Princess Zoe dead-heats on jumping debut at Punchestown

A Group 1 winner on the Flat, Princess Zoe will run at Cheltenham with the Mares' Novices' Hurdle her preferred Festival target
Princess Zoe dead-heats on jumping debut at Punchestown

BATTLE ROYALE: Princess Zoe and Danny Mullins, left, and Ladybank with Rachael Blackmore share a dead heat. Picture: Healy Racing

A Group 1 winner on the Flat, Princess Zoe had to settle for a share of the spoils on her eagerly-awaited hurdling debut in the Bar One Racing Mares Maiden Hurdle in Punchestown, dead-heating with 40-1 shot Ladybank, in the Honeysuckle colours of Kenny Alexander.

Ridden by Danny Mullins, Princess Zoe went on at the third, hurdled fluently, with a couple of exceptions, and flattened the final flight before becoming involved in a great tussle with her Rachael Blackmore-ridden rival.

It was a case of heads up, heads down as the pair flashed past the winning post, 10 lengths clear of the remainder, and the judge was unable to split them.

The eight-year-old’s trainer Tony Mullins declared: “I’m very happy with her. She was a bit fresh and gassy early on and Danny said she was a but guessy, on her own, at one or two hurdles. But she’s brave and has taken to jumping.

“She had all the work done, but always needs a run and Danny felt she didn’t quite get home. I thought it was a very good performance, to jump out and make all first time over hurdles.
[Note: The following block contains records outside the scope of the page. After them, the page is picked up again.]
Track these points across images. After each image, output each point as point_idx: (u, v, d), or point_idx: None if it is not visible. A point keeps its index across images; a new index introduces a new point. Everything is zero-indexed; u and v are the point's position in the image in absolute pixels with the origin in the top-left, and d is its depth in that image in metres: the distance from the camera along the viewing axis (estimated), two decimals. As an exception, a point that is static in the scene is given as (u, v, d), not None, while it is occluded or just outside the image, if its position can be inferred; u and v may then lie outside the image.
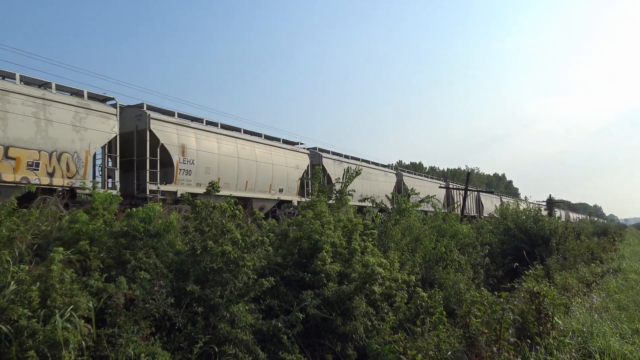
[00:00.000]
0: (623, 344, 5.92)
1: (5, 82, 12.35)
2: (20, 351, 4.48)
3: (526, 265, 13.14)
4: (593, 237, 29.12)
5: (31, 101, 12.52)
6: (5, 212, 6.56)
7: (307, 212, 9.50)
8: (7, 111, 11.94)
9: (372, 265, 7.81)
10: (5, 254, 5.56)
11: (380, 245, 11.27)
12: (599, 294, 10.21)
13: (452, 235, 14.77)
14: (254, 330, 6.51)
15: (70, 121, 13.39)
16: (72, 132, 13.36)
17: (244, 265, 6.72)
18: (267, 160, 19.78)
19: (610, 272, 13.94)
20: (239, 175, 18.25)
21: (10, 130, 11.96)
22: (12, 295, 4.84)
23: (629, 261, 17.46)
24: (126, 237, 6.93)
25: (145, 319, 5.69)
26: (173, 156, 15.86)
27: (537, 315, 6.34)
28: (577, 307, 7.94)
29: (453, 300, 10.16)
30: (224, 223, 7.23)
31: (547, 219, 22.16)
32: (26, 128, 12.30)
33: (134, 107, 15.93)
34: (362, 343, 7.58)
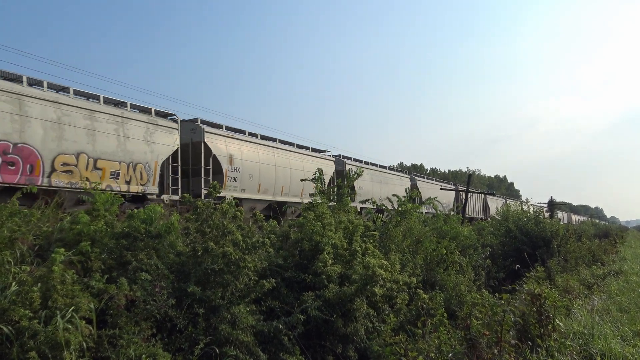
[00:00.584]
0: (624, 347, 5.92)
1: (93, 103, 14.39)
2: (21, 352, 4.49)
3: (527, 267, 13.13)
4: (594, 239, 29.09)
5: (113, 119, 14.58)
6: (7, 213, 6.57)
7: (308, 213, 9.50)
8: (95, 129, 13.98)
9: (373, 266, 7.81)
10: (7, 254, 5.57)
11: (381, 246, 11.27)
12: (600, 296, 10.20)
13: (453, 237, 14.76)
14: (255, 332, 6.51)
15: (143, 136, 15.45)
16: (144, 145, 15.40)
17: (245, 266, 6.72)
18: (299, 168, 21.38)
19: (612, 274, 13.93)
20: (276, 181, 19.92)
21: (97, 145, 13.99)
22: (13, 296, 4.85)
23: (630, 263, 17.44)
24: (127, 238, 6.94)
25: (146, 320, 5.69)
26: (222, 165, 17.65)
27: (538, 317, 6.34)
28: (578, 309, 7.94)
29: (454, 302, 10.15)
30: (225, 224, 7.23)
31: (549, 220, 22.14)
32: (109, 143, 14.33)
33: (189, 122, 17.81)
34: (363, 345, 7.58)
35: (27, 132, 12.42)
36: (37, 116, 12.68)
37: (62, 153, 13.13)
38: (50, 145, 12.85)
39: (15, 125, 12.24)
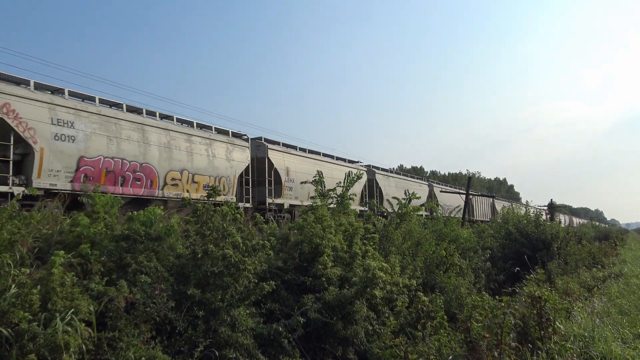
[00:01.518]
0: (625, 349, 5.92)
1: (190, 128, 17.99)
2: (20, 354, 4.48)
3: (527, 270, 13.11)
4: (594, 242, 29.07)
5: (204, 142, 17.98)
6: (7, 215, 6.56)
7: (308, 216, 9.50)
8: (192, 150, 17.30)
9: (373, 269, 7.81)
10: (7, 257, 5.56)
11: (381, 249, 11.27)
12: (601, 298, 10.20)
13: (452, 239, 14.76)
14: (254, 334, 6.50)
15: (225, 154, 18.73)
16: (225, 162, 18.68)
17: (245, 269, 6.71)
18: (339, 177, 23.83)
19: (612, 277, 13.94)
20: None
21: (194, 163, 17.27)
22: (13, 299, 4.84)
23: (630, 266, 17.46)
24: (127, 240, 6.93)
25: (146, 323, 5.68)
26: (281, 176, 21.01)
27: (539, 320, 6.32)
28: (578, 312, 7.93)
29: (454, 305, 10.14)
30: (225, 227, 7.23)
31: (549, 223, 22.13)
32: (202, 161, 17.59)
33: (255, 140, 21.14)
34: (363, 347, 7.57)
35: (148, 154, 15.59)
36: (154, 141, 15.94)
37: (172, 170, 16.40)
38: (163, 164, 16.07)
39: (141, 149, 15.39)
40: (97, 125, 14.17)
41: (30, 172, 12.59)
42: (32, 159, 12.59)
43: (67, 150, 13.30)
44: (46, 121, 12.89)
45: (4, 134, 12.13)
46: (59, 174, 13.07)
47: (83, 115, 13.96)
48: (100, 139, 14.17)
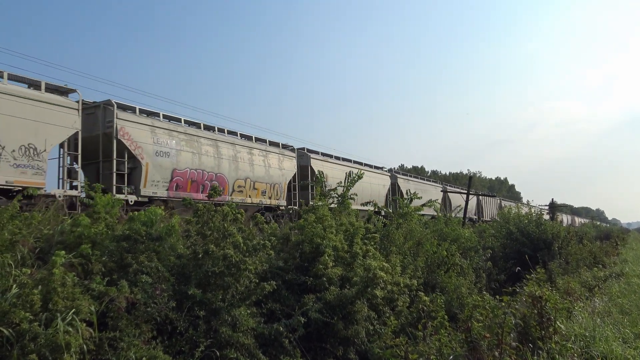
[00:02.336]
0: (625, 349, 5.93)
1: (250, 142, 20.88)
2: (21, 355, 4.48)
3: (528, 270, 13.10)
4: (595, 241, 29.06)
5: (261, 153, 21.13)
6: (8, 215, 6.58)
7: (308, 215, 9.50)
8: (253, 162, 20.33)
9: (373, 269, 7.81)
10: (8, 257, 5.58)
11: (382, 249, 11.27)
12: (602, 298, 10.20)
13: (454, 239, 14.76)
14: (255, 334, 6.51)
15: (277, 164, 21.77)
16: (278, 170, 21.67)
17: (246, 269, 6.72)
18: (368, 182, 26.96)
19: (613, 277, 13.93)
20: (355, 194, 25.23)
21: (255, 172, 20.26)
22: (14, 299, 4.84)
23: (631, 265, 17.45)
24: (128, 240, 6.94)
25: (147, 323, 5.68)
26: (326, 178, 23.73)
27: (539, 320, 6.32)
28: (579, 312, 7.93)
29: (455, 305, 10.14)
30: (226, 227, 7.23)
31: (550, 222, 22.13)
32: (260, 170, 20.64)
33: (299, 150, 24.41)
34: (364, 347, 7.57)
35: (221, 166, 18.57)
36: (225, 155, 18.92)
37: (238, 179, 19.36)
38: (232, 174, 19.06)
39: (216, 162, 18.40)
40: (184, 143, 17.24)
41: (139, 182, 15.40)
42: (139, 172, 15.42)
43: (164, 164, 16.25)
44: (149, 141, 15.82)
45: (120, 151, 14.95)
46: (158, 183, 16.01)
47: (174, 134, 16.99)
48: (186, 154, 17.19)
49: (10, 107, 12.08)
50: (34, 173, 12.60)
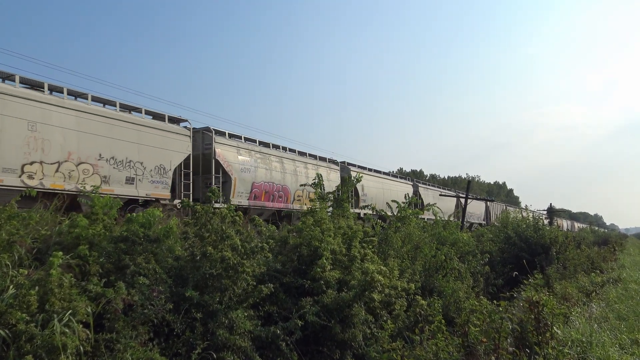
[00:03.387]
0: (622, 355, 5.92)
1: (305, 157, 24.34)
2: (18, 355, 4.48)
3: (526, 274, 13.12)
4: (593, 247, 29.05)
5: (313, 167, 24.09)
6: (5, 215, 6.57)
7: (307, 218, 9.49)
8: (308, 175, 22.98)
9: (371, 272, 7.81)
10: (5, 257, 5.56)
11: (380, 252, 11.27)
12: (599, 303, 10.19)
13: (452, 243, 14.76)
14: (252, 337, 6.50)
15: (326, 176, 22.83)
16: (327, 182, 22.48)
17: (243, 271, 6.72)
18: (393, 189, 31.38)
19: (611, 282, 13.91)
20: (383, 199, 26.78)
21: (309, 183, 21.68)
22: (10, 300, 4.84)
23: (629, 271, 17.45)
24: (126, 242, 6.94)
25: (144, 325, 5.68)
26: (359, 191, 26.93)
27: (536, 325, 6.32)
28: (576, 317, 7.93)
29: (452, 309, 10.14)
30: (224, 229, 7.23)
31: (548, 227, 22.14)
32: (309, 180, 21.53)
33: (341, 163, 28.06)
34: (361, 351, 7.56)
35: (285, 179, 21.85)
36: (288, 169, 22.22)
37: (297, 189, 22.24)
38: (293, 185, 22.11)
39: (281, 175, 21.72)
40: (260, 160, 20.67)
41: (229, 193, 18.77)
42: (229, 185, 18.88)
43: (247, 178, 19.69)
44: (236, 160, 19.34)
45: (216, 168, 18.46)
46: (242, 194, 19.45)
47: (252, 153, 20.50)
48: (261, 170, 20.55)
49: (149, 137, 15.78)
50: (163, 187, 16.16)
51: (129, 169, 14.90)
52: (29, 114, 12.41)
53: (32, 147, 12.38)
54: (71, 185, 13.09)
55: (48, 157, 12.75)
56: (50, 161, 12.81)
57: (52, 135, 12.86)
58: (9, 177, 11.88)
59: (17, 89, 12.48)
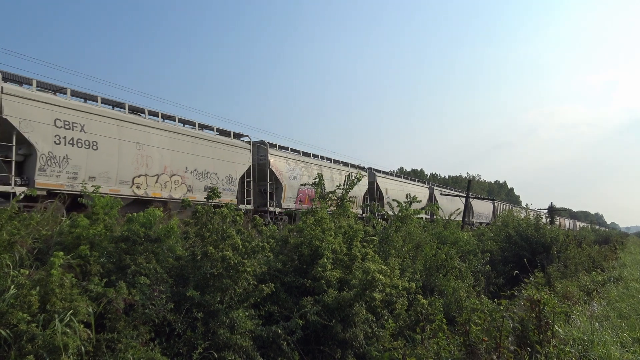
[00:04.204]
0: (624, 353, 5.92)
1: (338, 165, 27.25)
2: (19, 355, 4.48)
3: (527, 273, 13.11)
4: (594, 245, 29.03)
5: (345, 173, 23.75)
6: (6, 216, 6.57)
7: (307, 218, 9.49)
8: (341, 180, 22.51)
9: (372, 271, 7.80)
10: (6, 258, 5.57)
11: (381, 251, 11.27)
12: (600, 302, 10.19)
13: (452, 242, 14.76)
14: (253, 337, 6.50)
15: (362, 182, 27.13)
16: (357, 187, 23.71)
17: (244, 271, 6.72)
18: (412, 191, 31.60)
19: (612, 281, 13.91)
20: None
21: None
22: (11, 300, 4.84)
23: (630, 269, 17.41)
24: (126, 242, 6.94)
25: (145, 324, 5.68)
26: (383, 194, 30.09)
27: (538, 324, 6.32)
28: (577, 316, 7.92)
29: (453, 308, 10.14)
30: (225, 229, 7.23)
31: (549, 227, 22.14)
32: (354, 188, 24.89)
33: (368, 169, 30.56)
34: (362, 350, 7.56)
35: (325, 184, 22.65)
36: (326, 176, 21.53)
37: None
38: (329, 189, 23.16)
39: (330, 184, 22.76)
40: (303, 169, 23.31)
41: (280, 198, 21.33)
42: (280, 191, 21.39)
43: (294, 185, 22.23)
44: (286, 169, 21.89)
45: (271, 177, 21.00)
46: (290, 199, 21.94)
47: (298, 163, 23.12)
48: (305, 177, 22.77)
49: (221, 152, 18.67)
50: (231, 194, 18.90)
51: (207, 179, 17.76)
52: (137, 136, 15.10)
53: (139, 163, 15.08)
54: (166, 193, 15.96)
55: (150, 171, 15.48)
56: (152, 174, 15.56)
57: (153, 152, 15.62)
58: (124, 188, 14.56)
59: (128, 115, 15.13)
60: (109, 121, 14.31)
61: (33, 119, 12.33)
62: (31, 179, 12.27)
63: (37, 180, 12.23)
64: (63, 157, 12.88)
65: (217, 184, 17.94)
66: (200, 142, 17.76)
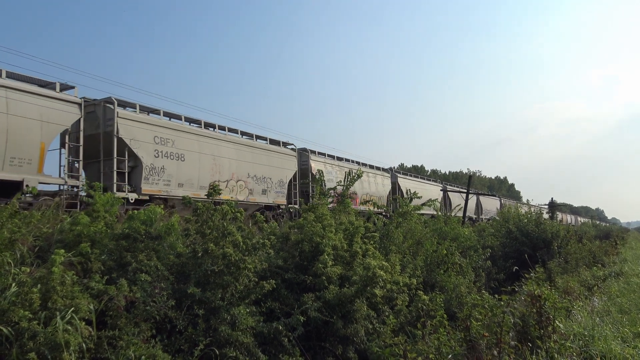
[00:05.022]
0: (624, 348, 5.91)
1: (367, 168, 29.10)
2: (21, 353, 4.49)
3: (528, 269, 13.10)
4: (595, 241, 29.04)
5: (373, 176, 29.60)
6: (7, 214, 6.57)
7: (308, 214, 9.49)
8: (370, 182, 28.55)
9: (373, 268, 7.81)
10: (7, 256, 5.58)
11: (381, 248, 11.27)
12: (601, 297, 10.19)
13: (453, 238, 14.76)
14: (254, 333, 6.51)
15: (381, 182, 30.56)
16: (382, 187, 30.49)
17: (245, 267, 6.72)
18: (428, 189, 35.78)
19: (612, 276, 13.91)
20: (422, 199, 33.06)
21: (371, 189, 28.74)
22: (13, 297, 4.85)
23: (631, 264, 17.41)
24: (127, 239, 6.94)
25: (146, 322, 5.69)
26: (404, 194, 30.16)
27: (538, 319, 6.31)
28: (578, 311, 7.92)
29: (454, 304, 10.15)
30: (225, 226, 7.23)
31: (549, 222, 22.13)
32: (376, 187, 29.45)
33: (392, 170, 33.80)
34: (363, 346, 7.58)
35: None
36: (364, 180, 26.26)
37: (363, 194, 27.05)
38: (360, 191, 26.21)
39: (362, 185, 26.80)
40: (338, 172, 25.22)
41: None
42: None
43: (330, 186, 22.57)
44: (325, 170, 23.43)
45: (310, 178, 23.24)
46: None
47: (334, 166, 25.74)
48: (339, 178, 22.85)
49: (274, 159, 21.18)
50: (282, 196, 21.25)
51: (263, 183, 20.27)
52: (212, 149, 18.02)
53: (214, 171, 17.90)
54: (233, 196, 18.43)
55: (222, 177, 18.12)
56: (223, 180, 18.16)
57: (223, 162, 18.43)
58: (202, 192, 16.27)
59: (204, 131, 18.23)
60: (192, 137, 17.25)
61: (139, 137, 14.97)
62: (138, 186, 14.83)
63: (143, 187, 14.86)
64: (160, 168, 15.65)
65: (271, 187, 20.63)
66: (257, 152, 20.50)
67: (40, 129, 12.38)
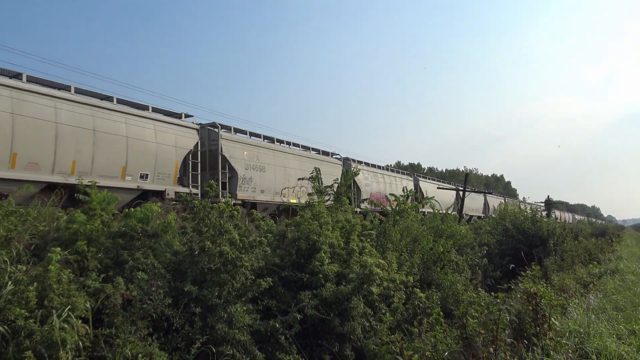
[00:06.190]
0: (620, 345, 5.95)
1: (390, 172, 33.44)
2: (17, 351, 4.48)
3: (524, 266, 13.15)
4: (591, 238, 29.15)
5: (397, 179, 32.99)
6: (3, 212, 6.56)
7: (305, 212, 9.49)
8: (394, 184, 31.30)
9: (370, 265, 7.82)
10: (3, 254, 5.57)
11: (378, 245, 11.29)
12: (596, 294, 10.25)
13: (449, 235, 14.79)
14: (251, 331, 6.51)
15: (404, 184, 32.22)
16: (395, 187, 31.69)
17: (242, 265, 6.72)
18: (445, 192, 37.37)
19: (608, 273, 13.99)
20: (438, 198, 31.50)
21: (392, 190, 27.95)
22: (9, 296, 4.84)
23: (626, 262, 17.52)
24: (124, 237, 6.93)
25: (143, 320, 5.68)
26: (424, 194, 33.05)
27: (534, 316, 6.35)
28: (574, 308, 7.97)
29: (450, 301, 10.17)
30: (222, 223, 7.23)
31: (545, 219, 22.20)
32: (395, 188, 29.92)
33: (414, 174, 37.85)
34: (360, 343, 7.59)
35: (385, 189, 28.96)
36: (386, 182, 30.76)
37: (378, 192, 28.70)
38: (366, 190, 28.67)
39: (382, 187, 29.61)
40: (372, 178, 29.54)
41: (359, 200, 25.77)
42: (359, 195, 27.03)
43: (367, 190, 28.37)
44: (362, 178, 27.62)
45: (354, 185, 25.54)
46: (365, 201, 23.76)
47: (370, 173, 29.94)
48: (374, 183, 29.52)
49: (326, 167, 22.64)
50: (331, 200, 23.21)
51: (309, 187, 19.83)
52: (283, 161, 21.94)
53: (284, 179, 21.65)
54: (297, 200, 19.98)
55: (290, 184, 21.76)
56: (291, 186, 21.82)
57: (290, 172, 21.93)
58: (277, 197, 21.17)
59: (276, 145, 22.25)
60: (269, 152, 21.27)
61: (235, 154, 19.09)
62: (234, 193, 18.67)
63: (238, 194, 18.84)
64: (249, 178, 19.66)
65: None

 “She’s just a great mare and she’ll go straight to Cheltenham now. We’re thinking about the Mares' Novice rather than the Albert Bartlett.

For Ladybank, this effort represented a significant step up on her debut run behind Deep Cave at Leopardstown.

Danny Mullins and his uncle Willie completed a double when Haxo, in the colours of the Noel Fehilly Racing Syndicate, captured the Bar One Racing Maiden Hurdle at the expense of his hot-pot stablemate Sir Argus.

Having made most of the running, despite some erratic jumping, the Paul Townend-ridden 4-11 favourite was in front when blundering badly at the final flight and opening the door for Haxo, who prevailed by a length.

“Haxo deserved it for his jumping — he’s a nice type, a chaser in the making,” stated Mullins. “He’s a second-season novice and jumped really well. The other horse must have lost his confidence after his fall in Clonmel, although he has schooled well at home since."

Sixth on his hurdling bow at Leopardstown over Christmas, 10-11 favourite Diverge (Paul Townend) bolted up in the opening Bar One Racing ‘Best Odds Guaranteed All Races’ Maiden Hurdle to spark the Closutton double, jumping to the front at the fourth and making the best of his way home from there, ultimately coasting home a 23-length winner from Mon Coeur.

“He improved a lot from his first run and the change of tactics helped,” said Mullins. “He was very free in Leopardstown and I told Paul not to fight him and he seemed to enjoy himself in front. He loves jumping and has an entry in the Supreme Novices' Hurdle. We thought he’d be a Triumph Hurdle horse last year but there were complications after he was gelded and he needed time.” 

In-form Gavin Cromwell hit the target again when Theonewedreamof (Luke Dempsey) proved best in the first four-year-old handicap hurdle of the season, the Bar One Racing 'Price Boosts Across All Channels’ Handicap Hurdle, pouncing at the final flight before seeing off favourite Ludus by two and a half lengths.

The trainer stated:  “She’s a gutsy little filly and I thought she had a place chance. I suppose we’ll find another handicap for her and she’ll probably go back to the Flat later in the year.” 

Cromwell was denied a double when, having hit the front at the final flight, La Malmason failed by a half-length to cope with the renewed challenge of 9-4 favourite Sa Fureur in the Bar One Racing Rated Novice Hurdle.

In the handicap action, American Money, trained by Eddie and Patrick Harty and ridden by Kieren Buckley, defied joint top-weight and survived a stewards enquiry in the (80-95) Bar One Racing Handicap Hurdle.

And the Sam Curling-trained Ishan (Philip Enright) landed a tidy morning gamble in the finale, the three-mile 80-95 handicap, getting the better of Killinure Lass. The winner, backed in from 25-1 in the morning, drifted on track and was returned at 6-1.